The recent outage of the Amazon EC2 cloud led to disruption of service for Netflix, Instagram and other major site and applications. Last year after the first major Amazon outage I posted on this site a blog post: After Amazon: 5 Ways BSM Can Protect You from the Next Cloud Outage. The points are worth repeating since we see that cloud computing is not a guarantee of better application performance:
The Amazon cloud outage is a wake-up call for IT staff that are not adequately prepared for the journey to the cloud. Planning for migration of applications to any type of cloud – public or private, on-premise or off-premise – requires appropriate service management processes and infrastructure. Otherwise, you risk being unable to manage, or even understand, the business impact of future cloud outages.
When talking about business services in the cloud, it's almost impossible to avoid the obvious play on words: when you move to the cloud, you lose visibility. In order to meet SLAs, maintain a quality user experience, and resolve problems quickly, you need a clear picture of your services as they traverse each hop of the infrastructure. But in the cloud, where resources are virtualized and allocated dynamically, you often have little idea where services are running.

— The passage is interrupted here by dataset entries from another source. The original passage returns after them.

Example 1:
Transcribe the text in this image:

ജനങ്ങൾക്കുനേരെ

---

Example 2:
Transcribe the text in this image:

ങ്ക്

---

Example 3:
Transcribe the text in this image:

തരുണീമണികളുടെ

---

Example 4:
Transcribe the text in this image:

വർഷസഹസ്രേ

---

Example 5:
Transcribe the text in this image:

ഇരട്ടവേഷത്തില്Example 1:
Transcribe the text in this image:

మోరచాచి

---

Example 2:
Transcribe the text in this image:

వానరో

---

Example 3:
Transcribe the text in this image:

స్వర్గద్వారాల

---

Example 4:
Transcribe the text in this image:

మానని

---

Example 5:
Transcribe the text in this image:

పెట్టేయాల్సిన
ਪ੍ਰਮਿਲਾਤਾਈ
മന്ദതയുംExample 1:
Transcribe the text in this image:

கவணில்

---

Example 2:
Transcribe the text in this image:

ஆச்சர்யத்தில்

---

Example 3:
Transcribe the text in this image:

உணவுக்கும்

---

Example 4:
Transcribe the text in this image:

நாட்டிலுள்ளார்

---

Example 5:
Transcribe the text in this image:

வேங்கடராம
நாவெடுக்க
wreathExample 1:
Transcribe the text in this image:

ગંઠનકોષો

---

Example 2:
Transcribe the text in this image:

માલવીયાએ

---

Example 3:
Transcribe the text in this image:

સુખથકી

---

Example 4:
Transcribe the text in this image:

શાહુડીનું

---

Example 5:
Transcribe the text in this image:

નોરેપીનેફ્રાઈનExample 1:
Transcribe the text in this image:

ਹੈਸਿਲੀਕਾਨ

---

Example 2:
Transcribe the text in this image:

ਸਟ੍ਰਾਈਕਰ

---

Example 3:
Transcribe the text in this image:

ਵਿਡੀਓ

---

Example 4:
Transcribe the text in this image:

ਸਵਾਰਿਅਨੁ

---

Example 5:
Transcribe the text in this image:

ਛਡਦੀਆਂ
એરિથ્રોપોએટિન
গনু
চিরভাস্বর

The Amazon cloud outage demonstrates the point. When the outage occurred, the EC2 dashboard could not tell customers how their applications and services were performing. It did not provide round-trip transaction times or report on the user experience. Instead, it reported various problems with latency and errors that were eventually linked to the cloud storage service. Those KPIs did not tell EC2 customers how the outage was affecting their business. In fact, according to Amazon, the outage was not even a violation of customer SLAs – even though many sites went down completely.
Cloud computing requires a sophisticated approach to Business Service Management that enables you to track services from the data center and into the cloud. This post looks at 5 key capabilities that organizations must have in order to maintain visibility and control in the cloud:
In the cloud more than ever, you need a top-down view of your business services, end-to-end. The service cannot be a block box; instead, you need a topological map that shows the execution of the each service – also called a business transaction – as it traverses every server in the private and public cloud. As we saw recently, it is critical to build redundancy and not to rely on a single cloud provider for all of your needs, so you need a solution that can track complex hybrid architectures, even between clouds.
You need to see the performance not only round-trip, but on each leg of the journey. This is the only way to assure SLAs on the one hand, and to quickly identify the source of performance degradation on the other. Ideally, your solution will also provide some deep-dive capabilities so that in addition to identifying the problem tier, it will also lead you to the source of the problem.
Since dynamic resource allocation is a cornerstone of the cloud ROI model, the path of a service or transaction in the cloud will be changing. If your monitoring solution requires manual definition of services, it is very likely that it will not work properly in this type of environment.
To ensure accuracy and to save valuable time, it is important to choose a solution that automatically identifies business services and maintains a dynamic picture of service delivery.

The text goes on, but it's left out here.